The Enlarged Board has already had occasion to rule on a number of questions concerning appeal proceedings in which a formalities officer's decision had been challenged. In G 2/90 (OJ EPO 1992, 10), for example, the question was: "Is the Legal Board of Appeal competent for appeals against decisions entrusted to formalities officers under Rule 9(3) EPC?". A formalities officer's decision revoking a patent under Article 102(5) EPC gave rise to the referral. The Enlarged Board replied that:
"1. Under Article 21(3)(c) EPC, the Legal Board of Appeal is competent only to hear appeals against decisions taken by an Examining Division consisting of fewer than four members when the decision does not concern the refusal of a European patent application or the grant of a European patent. In all other cases, i.e. those covered by Article 21(3)(a), 3(b) and (4) EPC, the Technical Board of Appeal is competent.
2. The provisions relating to competence in Article 21(3) and (4) are not affected by Rule 9(3) EPC."
Under Reasons point 3.6, the Enlarged Board ruled that
"... appeals against decisions entrusted to formalities officers under Rule 9(3) EPC may only concern matters involving no technical or legal difficulties (Rule 9(3) EPC).

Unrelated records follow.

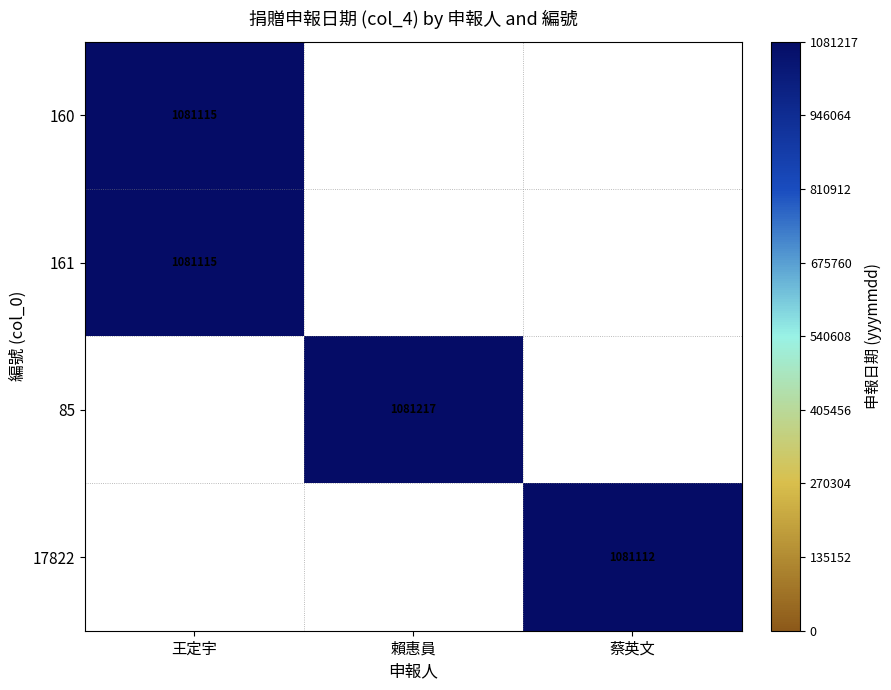

The 85 series shows 555720.4 at 賴惠員. True or false?

False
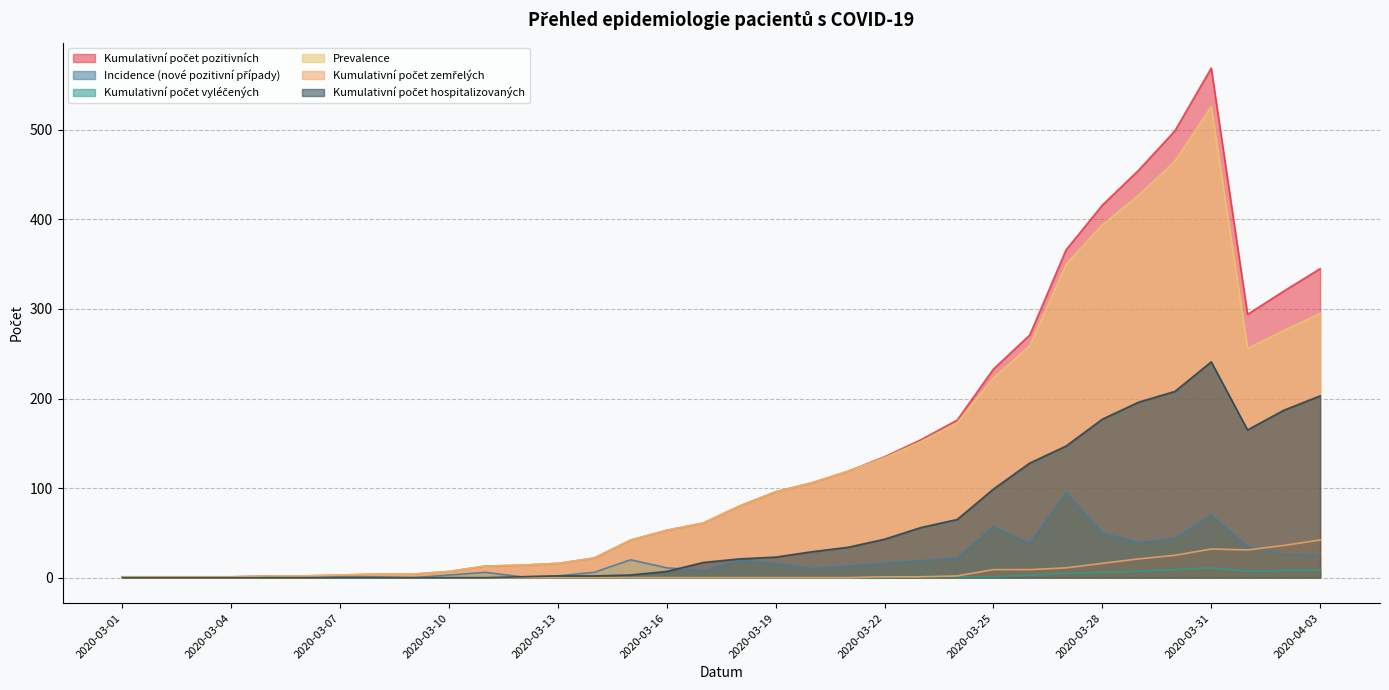

Rank the categories by Kumulativní počet pozitivních value from lowest to highest.

2020-03-01, 2020-03-02, 2020-03-03, 2020-03-04, 2020-03-05, 2020-03-06, 2020-03-07, 2020-03-08, 2020-03-09, 2020-03-10, 2020-03-11, 2020-03-12, 2020-03-13, 2020-03-14, 2020-03-15, 2020-03-16, 2020-03-17, 2020-03-18, 2020-03-19, 2020-03-20, 2020-03-21, 2020-03-22, 2020-03-23, 2020-03-24, 2020-03-25, 2020-03-26, 2020-04-01, 2020-04-02, 2020-04-03, 2020-03-27, 2020-03-28, 2020-03-29, 2020-03-30, 2020-03-31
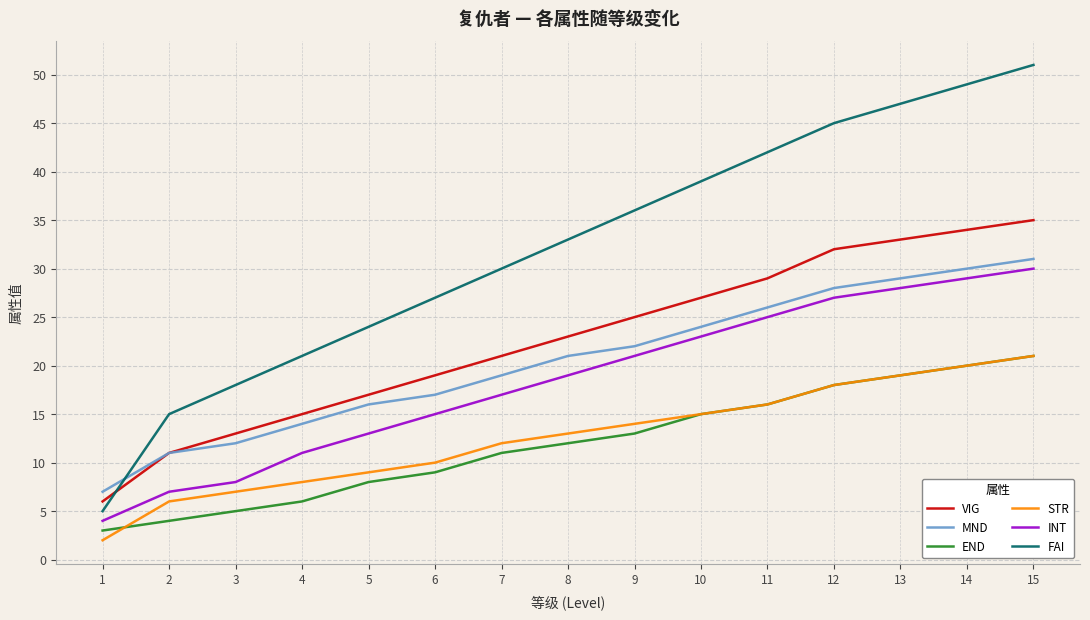

Is this an area chart (filled region under the line)?

No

If they involve no legal difficulties, there is no reason why the three-member Legal Board should be competent to hear the proceedings."
If the Enlarged Board had taken the view that powers to take decisions falling to opposition divisions could not be delegated to formalities officers, it would have held the referral to be inadmissible because the question put was redundant. Obviously, then, the Enlarged Board - implicitly, perhaps, but unequivocally - has already accepted as a general principle the validity of the Notices issued by the Vice-President DG 2 under Rule 9(3) EPC and delegating to formalities officers duties normally falling to examining or opposition divisions and involving no technical or legal difficulties. It sees no reason to go back on that position now.
7. Lastly, Enlarged Board decisions G 8/91 (OJ EPO 1993, 346, Reasons point 7) and G 9/91 (OJ EPO 1993, 408, Reasons point 18) have clearly stated that opposition - unlike appeal, which is a judicial procedure - is a purely administrative procedure. Opposition divisions are thus purely administrative departments subject to internal guidelines and instructions, provided these are issued by duly empowered authorities. That means that under the powers expressly conferred on him by Article 10(2)(a) EPC the EPO President or his deputy may issue internal administrative instructions such as those under Rule 9(3) EPC which are the subject of the present referral, with a view to ensuring the EPO's smooth functioning (as the article says). The analysis, in the present Opinion, of the measures taken in points 4 and 6 of the Notice under Rule 9(3) EPC shows that this was indeed their purpose.
The Enlarged Board of Appeal answers the two points of law referred to it as follows:
Points 4 and 6 of the Notice of the Vice-President of Directorate-General 2 dated 28 April 1999 (OJ EPO 1999, 506) do not conflict with provisions of a higher level.